── EXCERPTED RECORDS ──

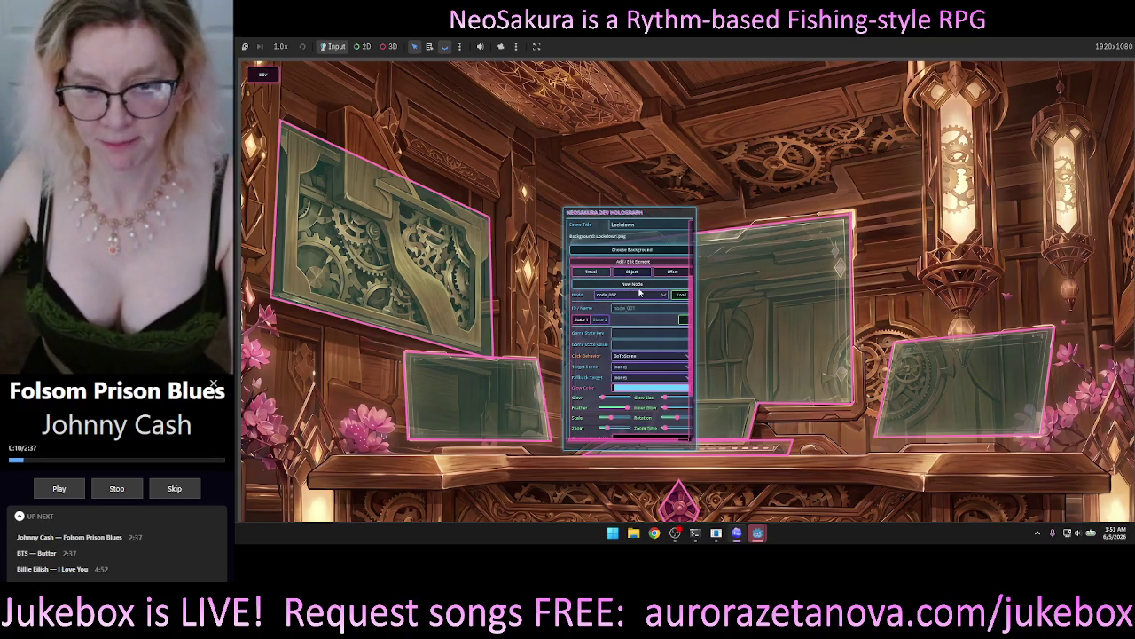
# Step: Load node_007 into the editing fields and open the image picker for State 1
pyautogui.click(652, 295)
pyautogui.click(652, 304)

───
── EXCERPTED RECORDS ──

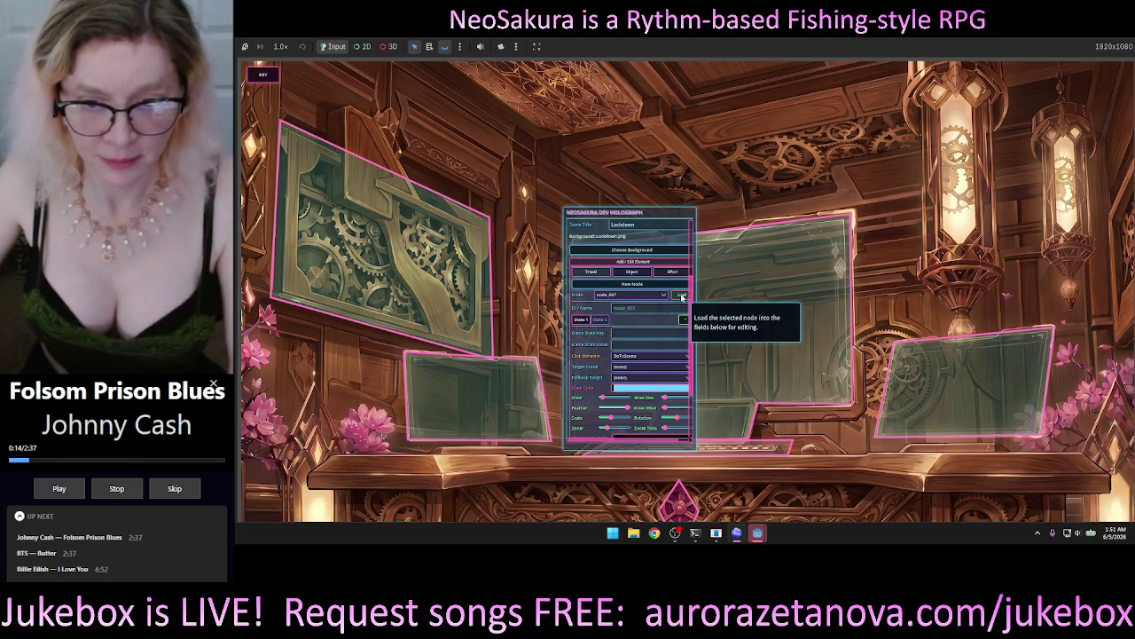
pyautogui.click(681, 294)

───

** ACTION ITEM **
Output only an exact transcription of the lines above from the one with "pyautogui.click(652, 295)" up to and including the one with "pyautogui.click(652, 304)".

** PROBLEM SOLUTION **
pyautogui.click(652, 295)
pyautogui.click(652, 304)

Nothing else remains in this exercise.